Easy Cracklin’ Cornbread Muffins with Cheddar and Creole Spice
When it comes to Southern cooking, few things evoke more warmth and nostalgia than cornbread. Whether you’re serving it alongside a hearty bowl of gumbo, a steaming pot of beans, or simply enjoying it on its own, cornbread has a way of bringing people together. But these aren’t just any cornbread muffins—these are Cracklin’ Cornbread Muffins from Louisiana Cookin, and they’re packed with crushed pork rinds, sharp Cheddar cheese, and a hint of Creole seasoning. Perfectly golden with a crunchy topping, these muffins are a flavorful twist on the traditional recipe and are sure to be a hit at your next gathering.
Ingredients:
- 2 cups crushed pork rinds, plus extra for topping
- 1 cup frozen corn kernels, thawed
- 2 large eggs, lightly beaten
- 1 cup shredded sharp Cheddar cheese
- 1¼ cups medium-grind yellow cornmeal
- ½ cup unsalted butter, melted and cooled slightly
- ¾ cup sour cream
- ⅔ cup whole milk
- 1½ cups all-purpose flour
- ¾ teaspoon baking soda
- 2½ teaspoons baking powder
- ¼ cup granulated sugar
- 1 teaspoon Creole seasoning
- 2¼ teaspoons kosher salt
- ¼ teaspoon ground black pepper
Directions:
- Start by preheating your oven to 400°F.. Take out a 12-cup muffin pan and give it a good coating of cooking spray. This will prevent the muffins from sticking and help you achieve that golden, crusty exterior.

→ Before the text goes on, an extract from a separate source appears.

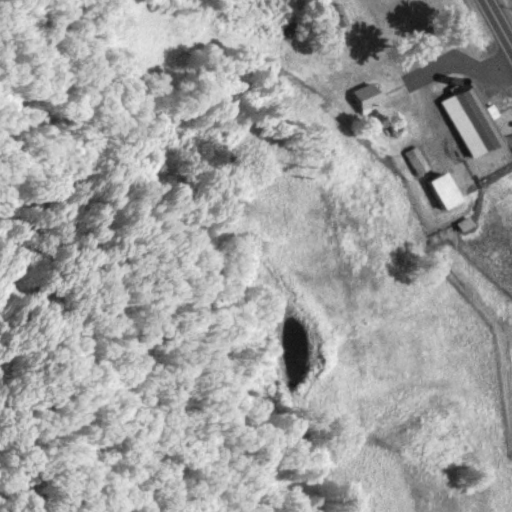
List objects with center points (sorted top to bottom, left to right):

- In a large mixing bowl, whisk together the all-purpose flour, cornmeal, sugar, baking powder, kosher salt, baking soda, and black pepper. This combination forms the base for your muffin batter. Once mixed, make a small well in the center of the dry ingredients; this is where you’ll pour the wet mixture in the next step.
- In a separate medium-sized bowl, whisk together the sour cream, whole milk, melted (and slightly cooled) butter, and lightly beaten eggs. The sour cream adds a rich, creamy texture that balances out the crunch from the pork rinds and the texture of the cornmeal. When all wet ingredients are thoroughly mixed, pour this mixture into the well of the dry ingredients.
- Carefully fold the wet ingredients into the dry ingredients, mixing just until combined. Avoid over-mixing; it’s okay if a few small lumps remain, as this will help keep your muffins tender rather than dense. Next, fold in the crushed pork rinds, thawed corn kernels, and shredded Cheddar cheese. The pork rinds add a unique texture and salty flavor, while the corn and cheese create a depth of flavor that makes each bite more interesting.
- Using a spoon or scoop, evenly divide the batter among the 12 muffin cups, filling each about three-quarters full. Sprinkle each muffin with a little extra crushed pork rinds to create a crispy, golden topping that makes these muffins truly irresistible.
- Place the muffin pan in the preheated oven and bake for about 20 minutes. You’ll know the muffins are ready when the tops are golden brown and a toothpick inserted into the center comes out clean. The aroma of these muffins will fill your kitchen, tempting everyone who walks by. Once baked, allow the muffins to cool in the pan for about five minutes.
- To finish, sprinkle a light dusting of Creole seasoning over the tops of the muffins while they’re still warm. This final touch adds a bit of spice that enhances the savory elements of the muffin. Carefully remove the muffinsfrom the pan and serve them warm for the best experience.
Serving Suggestions
These Cracklin’ Cornbread Muffins are delicious on their own, but they truly shine when paired with other classic Southern dishes. Here are a few ideas to complement your muffins:
- Red Beans and Rice: This classic dish, often seasoned with andouille sausage or ham hocks, has a rich, savory flavor that complements the cornbread’s slight sweetness and crunchy texture.
- Fried Catfish: A crispy fried catfish filet served alongside Cracklin’ Cornbread Muffins and a side of coleslaw is an ideal Southern meal. The tender fish pairs well with the muffins’ crunchy exterior and moist interior.
- Chili: Serve these muffins with a hearty, spicy bowl of chili. The slight heat from the Creole seasoning in the muffins complements the flavors in a well-spiced chili.
- Collard Greens: Braised collard greens seasoned with smoked meat bring an earthy flavor that pairs well with the cornbread muffins’ richness.